Bellow, released from the ICU but severely depleted from his close encounter with death, was fortunate.
"The one physician who came to see me regularly was Dr. X, the senior neurologist," Bellow recounted.
It was Dr. X who would prove to be more than a curative technician, who saw the patient as more than a sick organ system. It was Dr. X who engaged the author and encouraged him to continue planning for the course he was scheduled to teach at the university. Dr. X even chauffeured Bellow from the hospital to his appointed lectures.
"Dr. X did not think I was bound for a chronic care facility," Bellow said. "He sized me up as capable of making a comeback. I wonder what medical practice would be like if doctors were to dismiss such intuitions?
"Like a skillful scout, Dr. X pressed his ear to the wall. Often this would result in nothing but a dirty ear, but now and then you might hear a far-off locomotive. That far-off locomotive is recovery. Survival is, after all, only a prerequisite. It is the indispensable condition for resuming life.
"But recovery is what the patient wants," Bellow told physicians at the conference. "The team of doctors can keep you this side of death, but what the patient learns is that he needs someone to talk to. . .a help in his time of need.

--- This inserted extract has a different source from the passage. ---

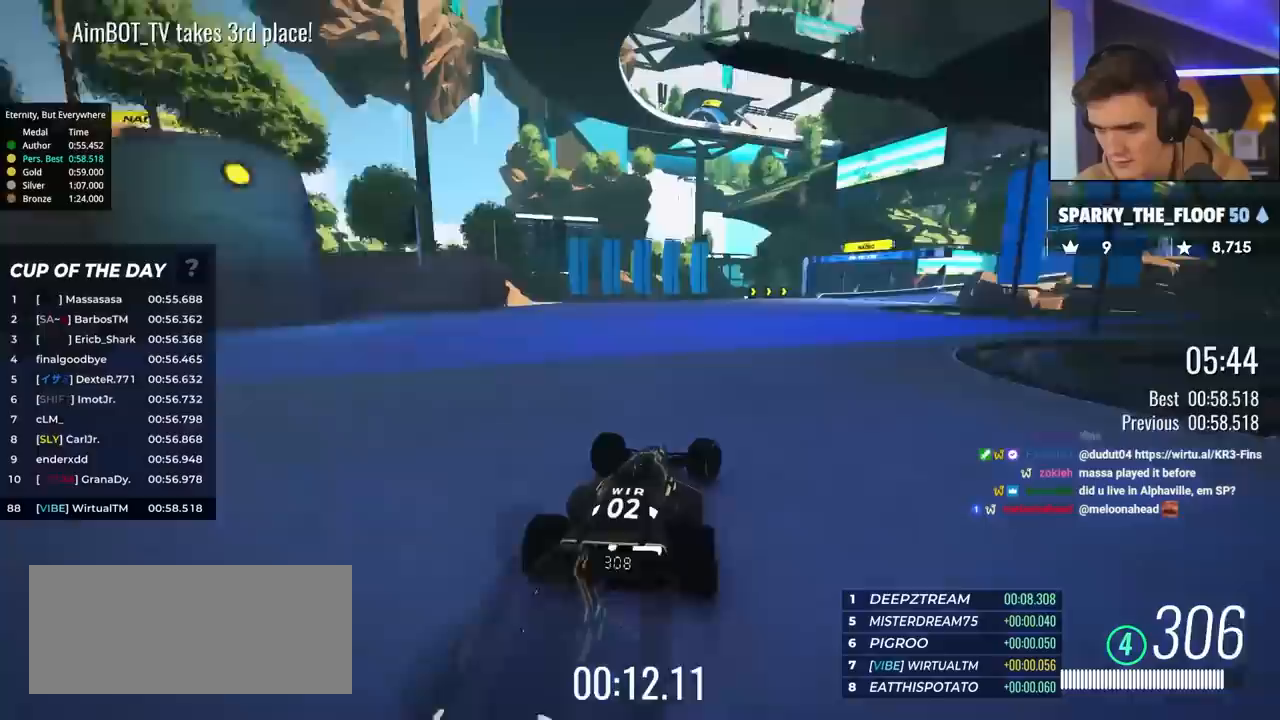
{"keys": ["brake", "right", "up"], "events": []}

"I have rejected the temptation to tell a convention of doctors how to behave with their patients," Bellow remarked. "No one can tell them what to do or how to limit the emotional ground they are bound to surrender when patients die. . . .You can't possibly tell adults to be caring, compassionate, and sensitive, to enter into intimacies."
He concluded: "I am deeply grateful to my wife and to the doctors and nurses who saved me in intensive care. But I wonder whether I would have been able to come back without Dr. X. I have given him a lot of thought, and this is what I think: The doctor's outlook is humane, but his training is in science, and science does not see nature as having a soul. But Dr. X, whether he was aware of it or not, did have a soul. . . .[S]o he came early in the morning, late at night, and on the weekends. Nothing is more disheartening than a sickness late in life when your capacity for recovery is getting dim. [Yet] he understood my condition in the widest sense--beyond blood pressure, beyond the loss of muscle mass, beyond the nerve damage.
"I can't say that Dr. X understood the source of his own understanding, or that he was conscious of it, but that is the difference between his kind of work and my kind of work."